Acórdão do Supremo Tribunal de Justiça
Processo:
330/22.0TXPRT-B.S1
Nº Convencional: 3.ª SECÇÃO
Relator: ANA BARATA BRITO
Descritores: HABEAS CORPUS
PENA DE PRISÃO
TRÂNSITO EM JULGADO
RECURSO PARA O TRIBUNAL CONSTITUCIONAL
COARGUIDO
APROVEITAMENTO DO RECURSO AOS NÃO RECORRENTES
Data do Acordão: 06/22/2022
Votação: UNANIMIDADE
Texto Integral: S
Privacidade: 1
Meio Processual: HABEAS CORPUS
Decisão: IMPROCEDÊNCIA / NÃO DECRETAMENTO
Sumário :
I - Deve ser indeferida a providência de habeas corpus a arguido que se encontra em cumprimento de pena de prisão, e não na situação de prisão preventiva como alegara, pois é acertado considerar que a decisão condenatória transitou em julgado quanto a ele, independentemente de ter sido interposto um recurso para o TC por co-arguido.

II - Da regra de que o recurso interposto por um dos arguidos aproveita aos restantes em caso de comparticipação não resulta o tratamento do arguido não recorrente como se de um recorrente  se tratasse; resulta sim que o caso julgado que se formou é um caso julgado rebus sic stantibus.

Decisão Texto Integral:

1. Relatório

1.1. No processo n.º 330/22.OTXPRT, do Tribunal de Execução de Penas do Porto, o arguido AA veio apresentar, por sua mão,  um pedido de habeas corpus, fazendo-o ao abrigo do disposto no art. 222.º, n.º 2 al. c), do CPP. A petição é a seguinte:

AA, arguido nos autos acima mencionados, encontrando-se preso no Estabelecimento Prisional ..., em ..., ..., vem, ao abrigo do art. 31°, da CRP e dos artigos 222° e 223° do CPP, requerer providência de HAEEAS CORPUS em virtude de prisão ilegal,

Nos termos e com os seguintes fundamentos:

•  Por Acórdão proferido pelo Tribunal - Juízo Central Criminal … - Juiz …, em sede de 1.ª instância, foi o Arguido AA condenado na pena de 05 (cinco) anos de prisão, "...em co-autoria material...” (co-autoria com o Arguido BB) de um crime de tráfico de estupefacientes, p. e p. peio artigo 21°, n° 1, do Decreto Lei n° 15/93, de 22 de Janeiro, por referência à Tabela I-B anexa - cfr. Douto Acórdão proferido no dia 11 de Dezembro de 2020.

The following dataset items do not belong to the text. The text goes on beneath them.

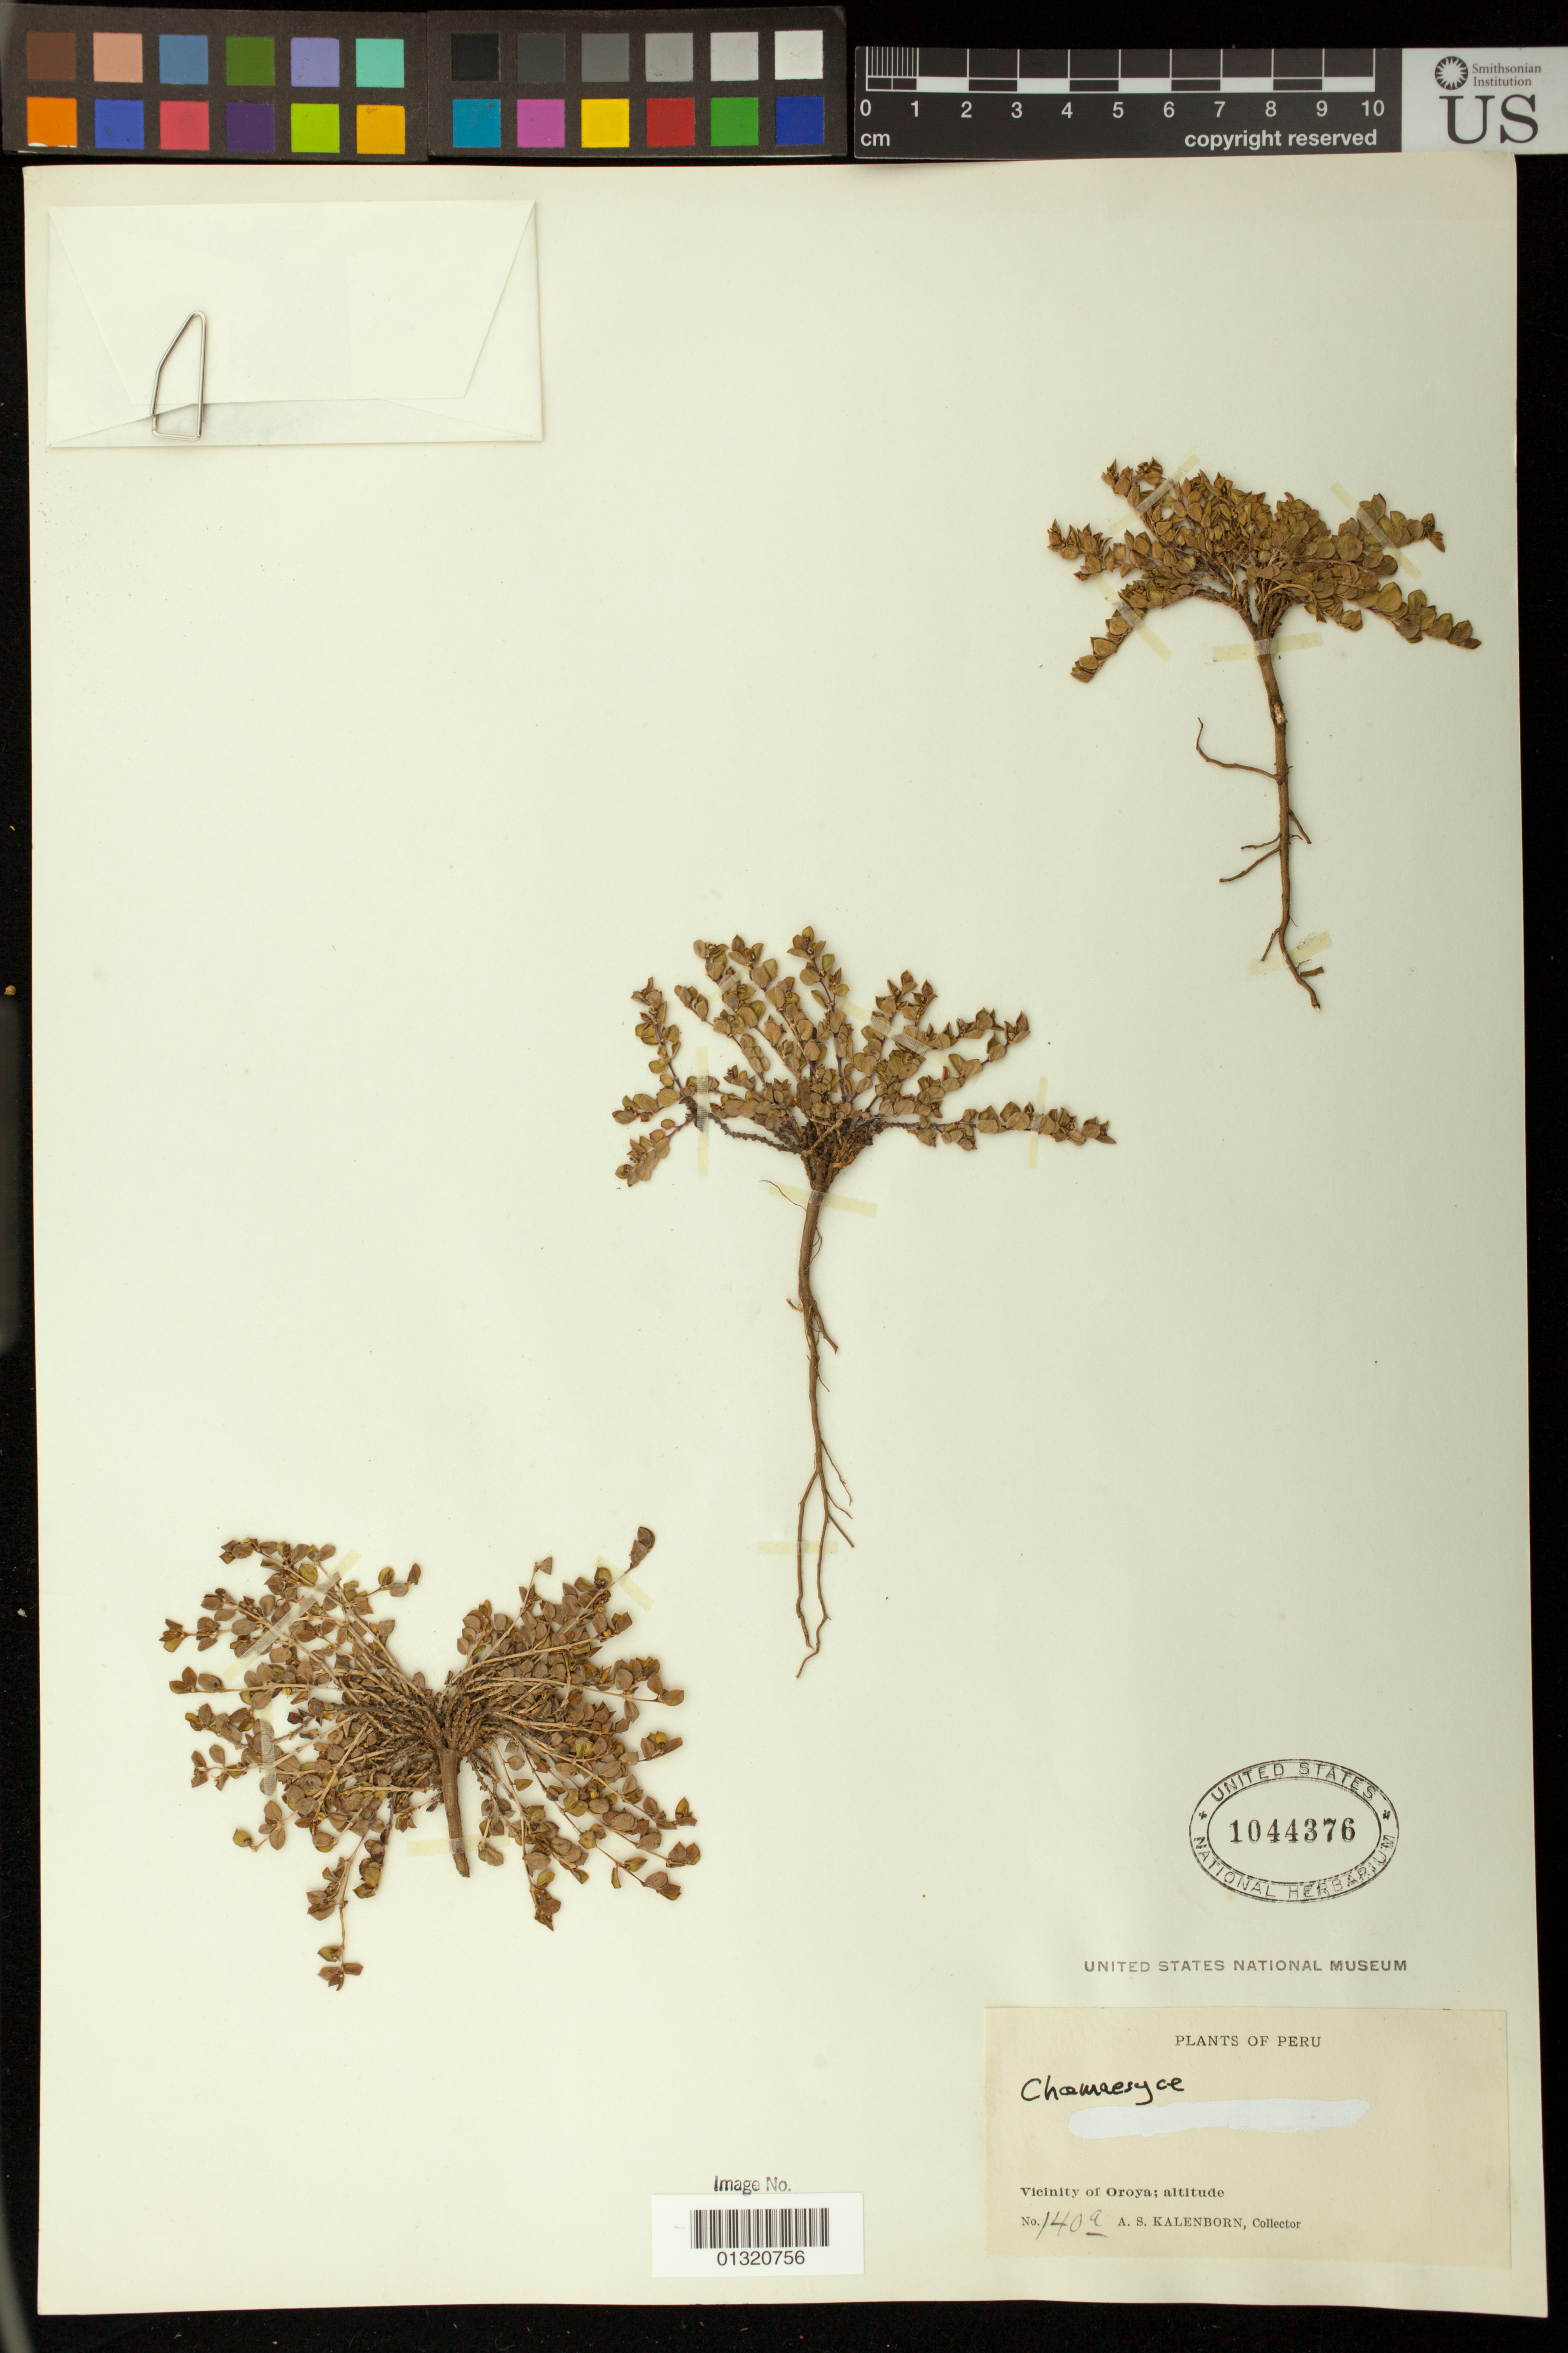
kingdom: Plantae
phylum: Tracheophyta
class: Magnoliopsida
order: Malpighiales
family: Euphorbiaceae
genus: Euphorbia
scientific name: Euphorbia sp.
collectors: A. Kalenborn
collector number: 140a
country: Peru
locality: Vicinity of Oroya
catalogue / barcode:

• De tal Decisão recorreram ambos os Arguidos.

•  Por requerimento apresentado aos autos no dia 11-04-2022, o Arguido BB refere: Citando:

• O arguido BB, tendo tomado conhecimento do pedido de informação ao STJ sobre o processo onde foi proferido o acórdão do TC n° 542/21, no qual foi proferido o acórdão n° 7/22, vem informar, que estão pendentes, ainda, no TC os autos de recurso n° 103/22 (provindos do provindos do TRlx - Pn 5429/19.8JAPRT. L1, 9a secção) (negrito nosso).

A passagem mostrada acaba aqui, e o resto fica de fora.